如果只是在Flask中调用Scrapy爬虫,可能会遇到如下错误:
ValueError: signal only works in main thread
# 或者
twisted.internet.error.ReactorNotRestartable
解决的办法有几个。
1 使用python子进程(subproccess)
首先,确保目录结构类似如下:
> tree -L 1
├── dirbot
├── README.rst
├── scrapy.cfg
├── server.py
└── setup.py
然后在,新进程中启动爬虫:
# server.py
import subprocess
from flask import Flask
app = Flask(__name__)
@app.route('/')
def hello_world():
"""
Run spider in another process and store items in file. Simply issue command:
> scrapy crawl dmoz -o "output.json"
wait for this command to finish, and read output.json to client.
"""
spider_name = "dmoz"
subprocess.check_output(['scrapy', 'crawl', spider_name, "-o", "output.json"])
with open("output.json") as items_file:
return items_file.read()
if __name__ == '__main__':
app.run(debug=True)
新进程中启动爬虫:
2 使用Twisted-Klein + Scrapy
代码如下:
# server.py
import json
from klein import route, run
from scrapy import signals
from scrapy.crawler import CrawlerRunner
from dirbot.spiders.dmoz import DmozSpider
class MyCrawlerRunner(CrawlerRunner):
"""

▶ _提取的数据条目_

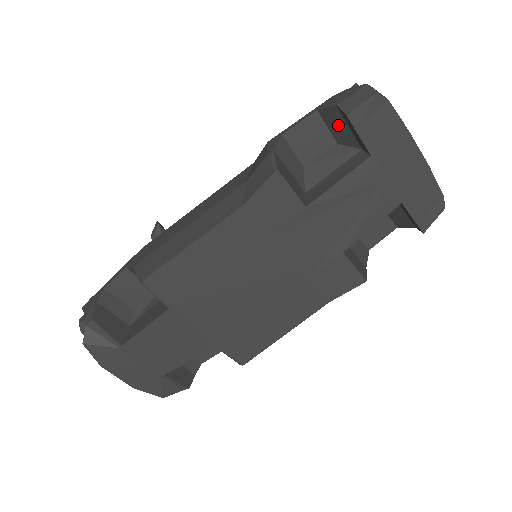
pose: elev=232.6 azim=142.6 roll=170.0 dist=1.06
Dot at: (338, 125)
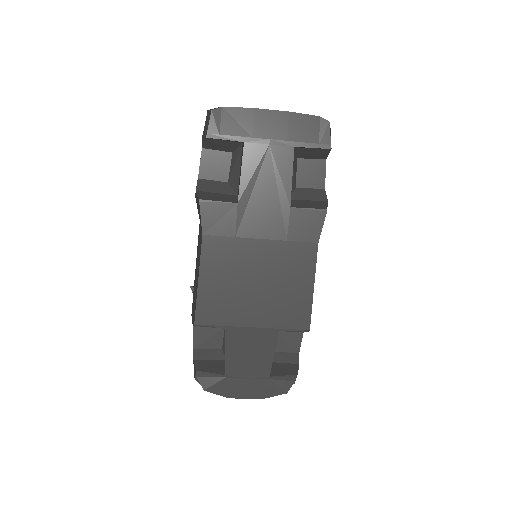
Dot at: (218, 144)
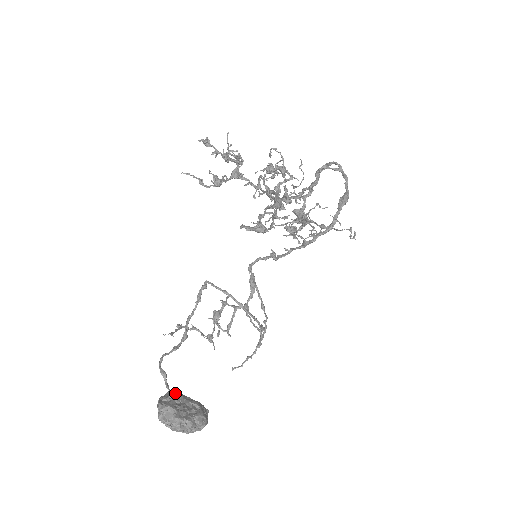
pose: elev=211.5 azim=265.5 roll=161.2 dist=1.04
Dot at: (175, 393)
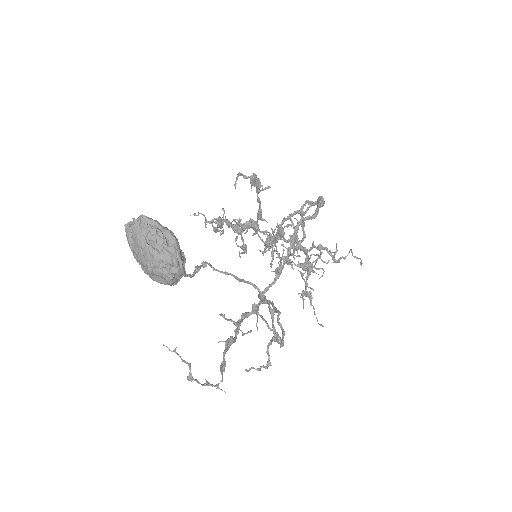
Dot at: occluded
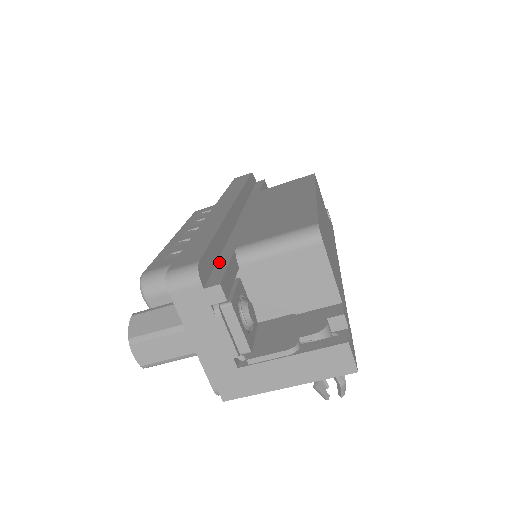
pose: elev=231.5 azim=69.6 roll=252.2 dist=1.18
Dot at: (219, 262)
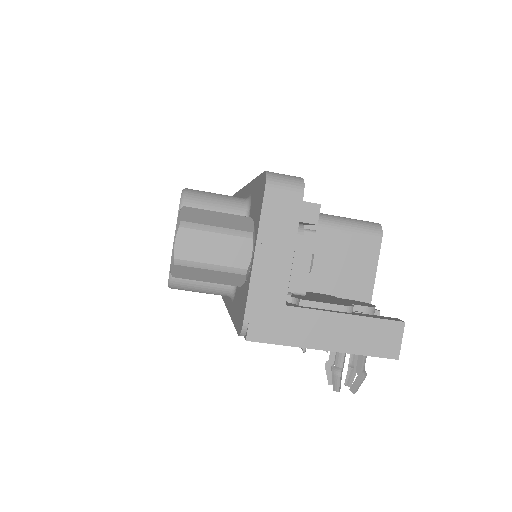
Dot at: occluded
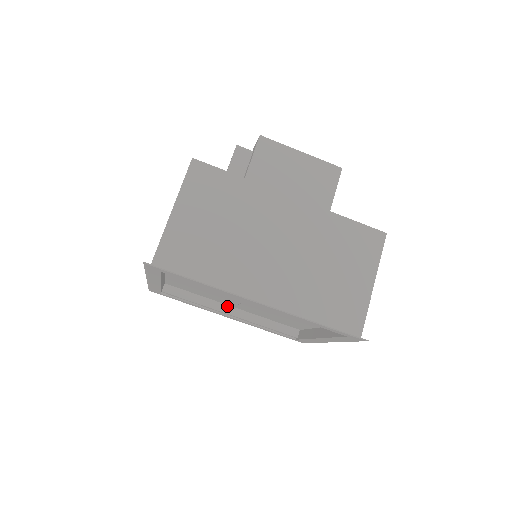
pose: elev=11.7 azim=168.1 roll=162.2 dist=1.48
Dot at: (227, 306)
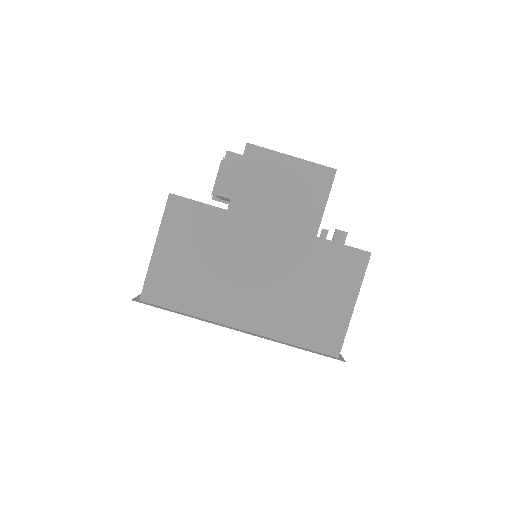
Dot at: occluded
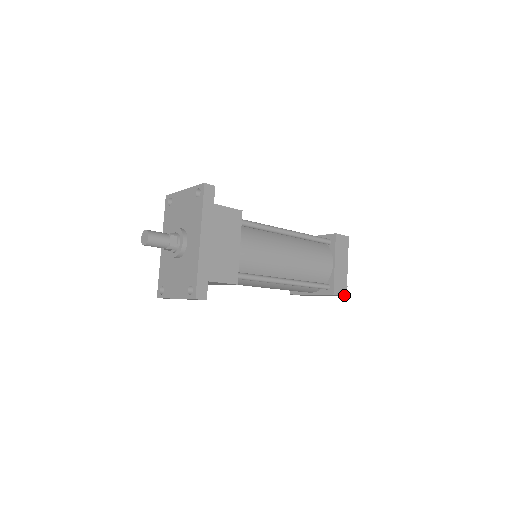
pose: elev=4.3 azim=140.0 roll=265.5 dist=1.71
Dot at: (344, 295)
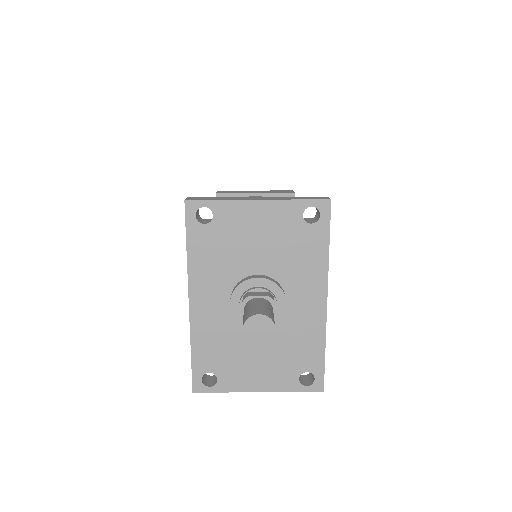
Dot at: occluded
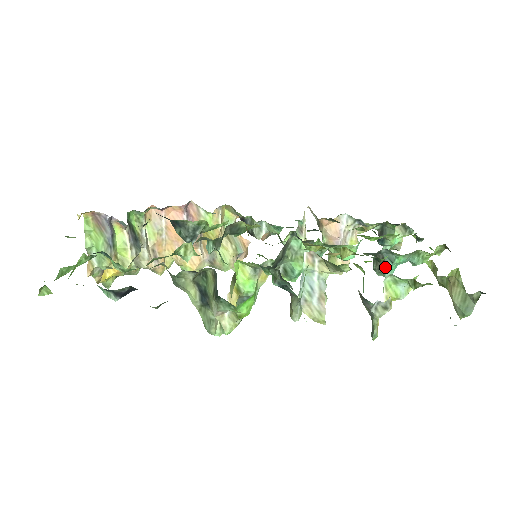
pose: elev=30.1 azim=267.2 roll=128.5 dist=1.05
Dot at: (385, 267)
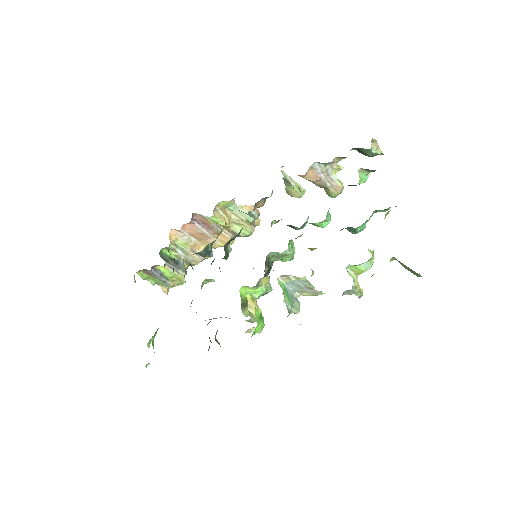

▶ _练习要求_
- A) 请列出在Flask中调用Scrapy爬虫的文档片段里，目录结构示例所显示的全部文件和目录名称。
- B) 请接续在Flask中调用Scrapy爬虫的文档片段，从其最后一行之后继续撰写。
这些材料另有出处。

▶ _练习答案_
- A) dirbot、README.rst、scrapy.cfg、server.py、setup.py

- B)
Crawler object that collects items and returns output after finishing crawl.
"""
def crawl(self, crawler_or_spidercls, *args, **kwargs):
# keep all items scraped
self.items = []
# create crawler (Same as in base CrawlerProcess)
crawler = self.create_crawler(crawler_or_spidercls)
# handle each item scraped
crawler.signals.connect(self.item_scraped, signals.item_scraped)
# create Twisted.Deferred launching crawl
dfd = self._crawl(crawler, *args, **kwargs)
# add callback - when crawl is done cal return_items
dfd.addCallback(self.return_items)
return dfd
def item_scraped(self, item, response, spider):
self.items.append(item)
def return_items(self, result):
return self.items
def return_spider_output(output):
"""
:param output: items scraped by CrawlerRunner
:return: json with list of items
"""
# this just turns items into dictionaries
# you may want to use Scrapy JSON serializer here
return json.dumps([dict(item) for item in output])
@route("/")
def schedule(request):
runner = MyCrawlerRunner()
spider = DmozSpider()
deferred = runner.crawl(spider)
deferred.addCallback(return_spider_output)
return deferred
run("localhost", 8080)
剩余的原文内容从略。